The Carrs are grateful to be back in their neighborhood. Mrs. Carr grew up down the road and Don is a life-long West Barre resident. The road is named for Mrs. Carr’s grandfather, John Wilkins, who was a farmer, just like Mrs. Carr’s father, Arthur Wilkins.


‘The people of Orleans County have just been wonderful to us. We’re very grateful and we’ll never forget them.’ – Fonda Carr


Mrs. Carr worked as a substitute teacher in Albion and Medina. Many of the donations came from her former students.

Mr. Carr is retired as a mechanic and operator from Iroquois Rock Products, a quarry in Brockport. He also is a long-time member of the Barre Sportsmen’s Club. One of the members, Nick Salvatore, organized a benefit for the Carrs. His band, Eagle Creek Band, was one of four bands to play at the benefit.

The Carrs are proud people who have tried to help others and aren’t accustomed to being on the receiving end.

But they said the help, as well as encouraging words throughout the year, have been appreciated.

They recalled fleeing from their burning home about a year ago.

Don Carr heard the ice slide off the roof at about 4 a.m. Then he heard a loud hissing.

Carr happened to be up at that hour going to the bathroom. He thinks the ice severed the propane line. Soon his house was filling with gas. Carr yelled to his wife Fonda to get up.

Carr suspects the well pump turned on in his basement, and that spark ignited an explosion with the house turning into an inferno.

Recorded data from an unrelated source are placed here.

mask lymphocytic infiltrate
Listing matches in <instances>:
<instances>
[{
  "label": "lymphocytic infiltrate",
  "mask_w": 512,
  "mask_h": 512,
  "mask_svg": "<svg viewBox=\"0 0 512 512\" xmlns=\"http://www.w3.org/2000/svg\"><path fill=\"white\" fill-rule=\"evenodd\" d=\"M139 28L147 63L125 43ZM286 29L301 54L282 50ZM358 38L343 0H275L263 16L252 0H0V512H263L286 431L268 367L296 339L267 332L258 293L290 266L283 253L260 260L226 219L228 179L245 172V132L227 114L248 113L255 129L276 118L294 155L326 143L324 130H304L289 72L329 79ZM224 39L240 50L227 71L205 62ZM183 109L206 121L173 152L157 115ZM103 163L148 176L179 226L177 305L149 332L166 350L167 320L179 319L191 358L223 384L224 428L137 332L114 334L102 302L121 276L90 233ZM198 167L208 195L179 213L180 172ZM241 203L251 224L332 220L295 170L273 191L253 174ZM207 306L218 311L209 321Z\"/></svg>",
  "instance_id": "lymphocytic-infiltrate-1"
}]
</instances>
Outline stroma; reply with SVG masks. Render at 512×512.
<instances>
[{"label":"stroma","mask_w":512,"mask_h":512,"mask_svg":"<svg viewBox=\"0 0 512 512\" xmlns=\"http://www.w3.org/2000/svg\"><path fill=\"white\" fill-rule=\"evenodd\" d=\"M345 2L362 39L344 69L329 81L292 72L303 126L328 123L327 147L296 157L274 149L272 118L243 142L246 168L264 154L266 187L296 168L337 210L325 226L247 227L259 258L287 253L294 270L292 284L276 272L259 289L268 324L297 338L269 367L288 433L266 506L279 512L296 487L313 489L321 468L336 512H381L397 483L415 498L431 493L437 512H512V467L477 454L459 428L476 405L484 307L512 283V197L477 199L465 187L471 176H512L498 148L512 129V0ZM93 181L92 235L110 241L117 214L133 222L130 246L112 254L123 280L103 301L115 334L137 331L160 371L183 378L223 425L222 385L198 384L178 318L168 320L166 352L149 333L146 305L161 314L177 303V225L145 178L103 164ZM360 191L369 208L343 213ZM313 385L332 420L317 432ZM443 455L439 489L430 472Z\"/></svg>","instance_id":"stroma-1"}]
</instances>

“It was the loudest boom I’ve ever heard in my life,” Mrs. Carr told the Orleans Hub about a year ago. “The house was filling with flames. There was a series of explosions and the wall was buckling.”

The house was rocked by the first explosion, and more followed as the Carrs frantically tried to get out. The front door was jammed and wouldn’t open from the house shifting. The Carrs opened a kitchen window leading to the porch – and got out, barely. As they were scrambling to get away, the house became fully engulfed in flames.

“Your adrenaline is pumping,” Mrs. Carr said. “We just wanted to get out. We didn’t get anything out of the house, because we just knew we had to get out.”

The Carrs made it out wearing their pajamas. Everything else was destroyed including the Christmas presents they had for their family.

Their neighbor, Tom Keeler, heard the explosion and called 911. (Keeler, one of the owners of Keeler Construction, donated gravel and money to help the Carrs rebuild.)

The Carrs escaped the house without any burns. Mrs. Carr was hit in the back of the head by her “Jesus clock” in the living room. She needed one stitch after being taken to Strong Memorial Hospital. After getting hit with the clock, she said she realized how urgently she and her husband needed to get out.

“Jesus was watching out for us,” she said on Wednesday. “Without that I don’t think we would have made it.”